We just shipped day-0 DeepSeek-V4-Flash support in rapid-mlx (Apple Silicon MLX backend) by vendoring Blaizzy's mlx-lm PR #1192 and tested both the 2-bit DQ and 8-bit mlx-community quants on a Mac Studio M3 Ultra:
| Suite | 2-bit DQ | 8-bit |
|---|---|---|
| Plain chat | ✅ works | ✅ works |
| Decode (tok/s) | 56 | 31 |
| Stress (8 scenarios) | 7/8 PASS | 7/8 PASS |
| Tool calling (30-scenario eval) | 0/30 | 0/30 |
| Hermes/OpenClaude agent integration | failing on tool tests | failing on tool tests |
The reason for the 0/30 is exactly what's being discussed here: the chat_template.jinja that mlx-community's quants ship today only handles system/user/assistant — no tool role rendering, no tools array iteration, no <tool_call> markers.
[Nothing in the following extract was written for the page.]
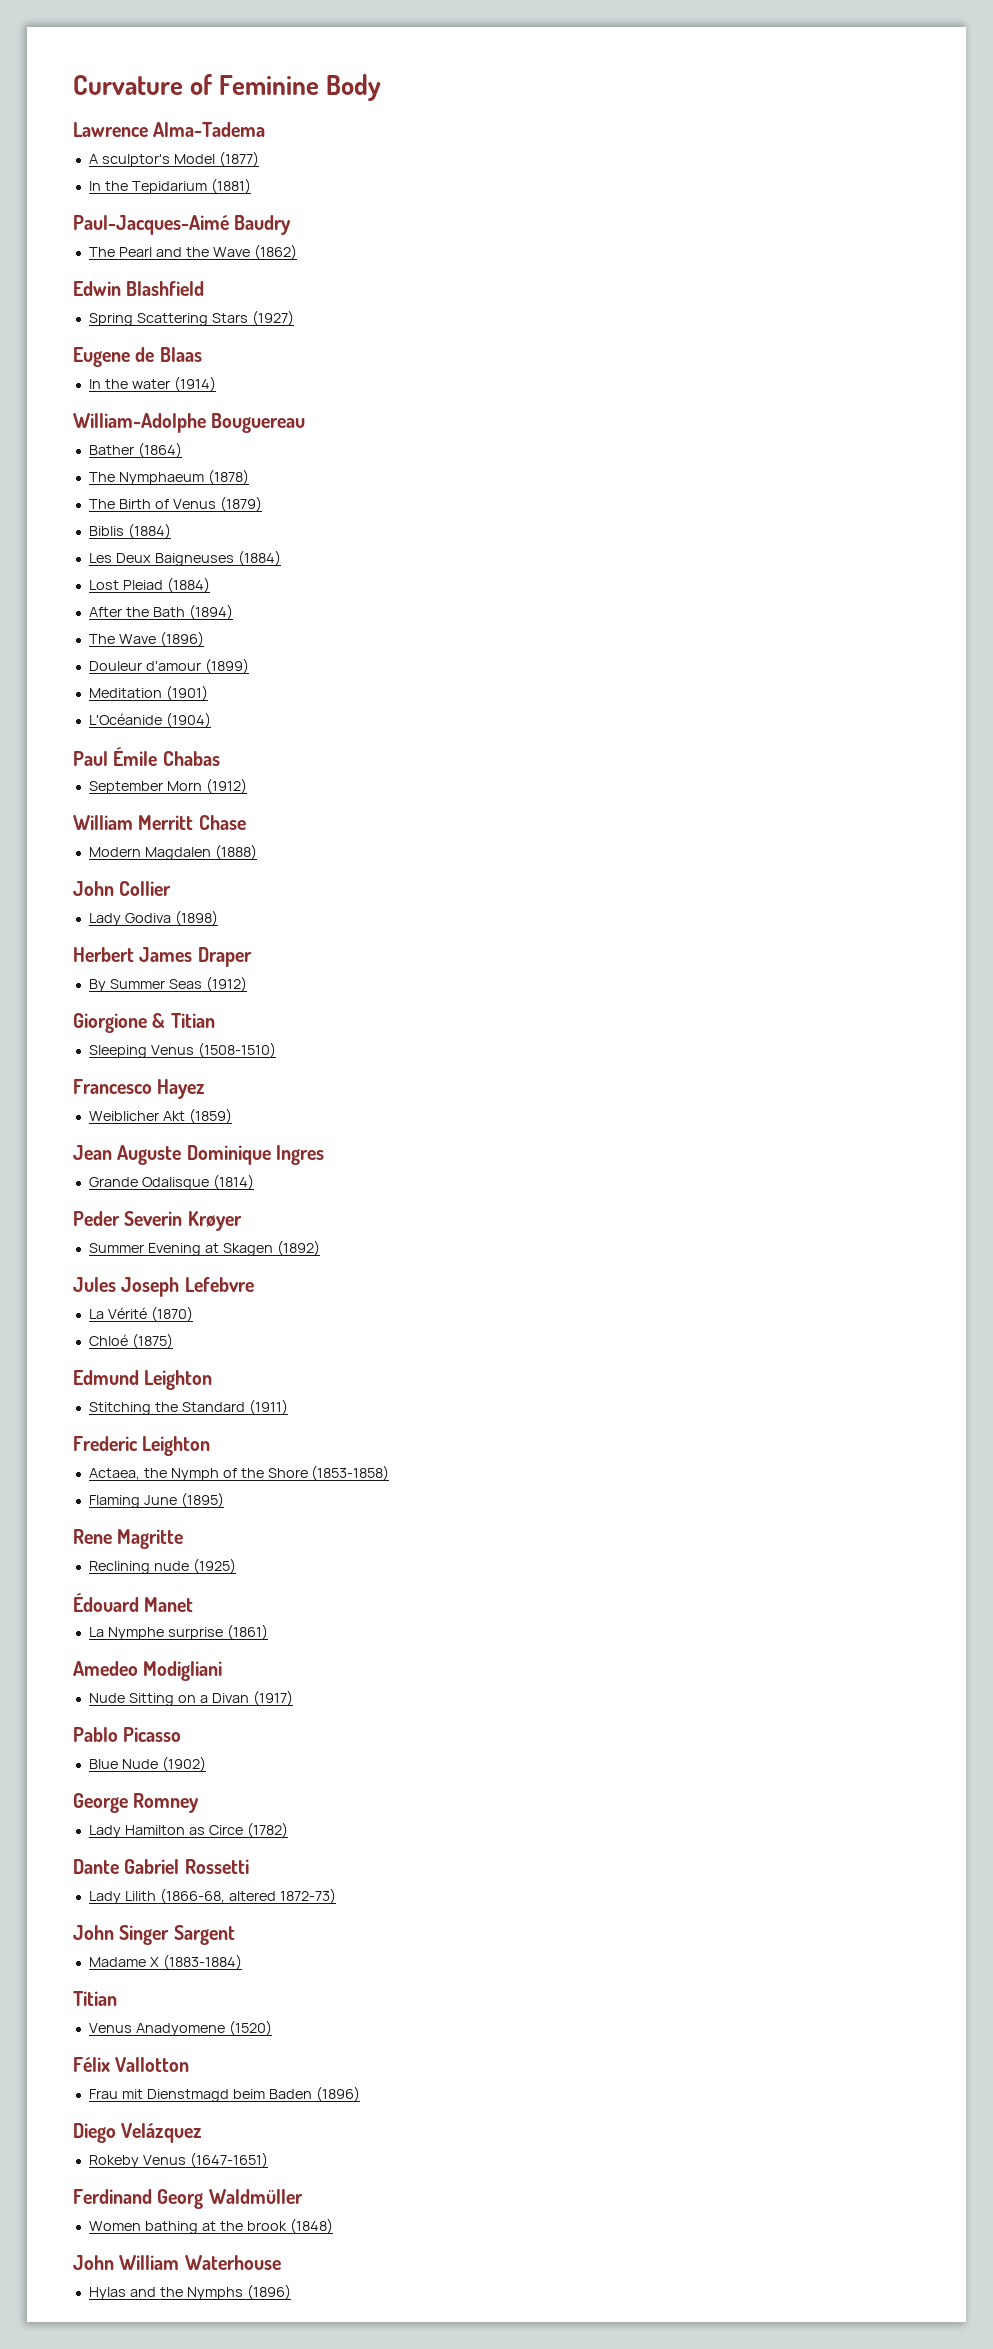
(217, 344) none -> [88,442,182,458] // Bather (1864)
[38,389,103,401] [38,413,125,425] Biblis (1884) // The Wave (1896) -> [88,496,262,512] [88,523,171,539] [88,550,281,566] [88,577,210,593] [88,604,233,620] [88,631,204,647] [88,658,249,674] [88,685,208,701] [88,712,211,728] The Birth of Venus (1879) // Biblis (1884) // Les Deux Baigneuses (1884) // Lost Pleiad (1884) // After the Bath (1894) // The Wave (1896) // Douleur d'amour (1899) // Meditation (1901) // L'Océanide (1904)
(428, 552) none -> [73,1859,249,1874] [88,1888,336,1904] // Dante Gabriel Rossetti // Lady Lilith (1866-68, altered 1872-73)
So tools passed via the OpenAI-compatible API are silently dropped before the model ever sees them.
So whichever variant of this PR lands first (the current draft or the trl-internal-testing alternative @qgallouedec referenced) is genuinely unblocking — the model itself is clearly capable, it just isn't being told tools exist. Happy to re-run our evals and report numbers once a final template is merged.